Extracted page text data:
--- START ---

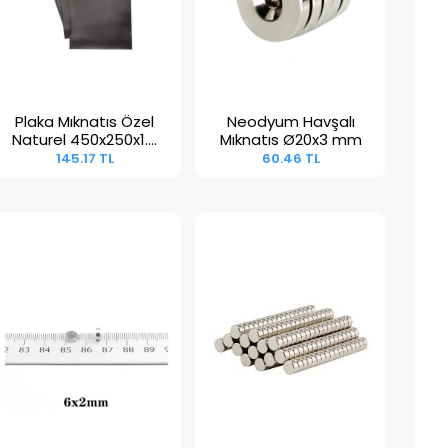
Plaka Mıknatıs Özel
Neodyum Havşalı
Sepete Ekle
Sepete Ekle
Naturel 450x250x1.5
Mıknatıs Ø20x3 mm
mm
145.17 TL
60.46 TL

--- END ---
--- START ---

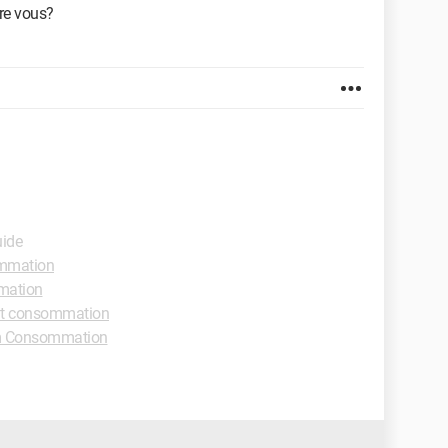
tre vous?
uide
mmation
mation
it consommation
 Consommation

--- END ---

* AIM OF THE EXERCISE *
Wherever the string "Mıknatıs" is found in the entries, copy the line it sits in.

* ANSWER SECTION *
Plaka Mıknatıs Özel
Mıknatıs Ø20x3 mm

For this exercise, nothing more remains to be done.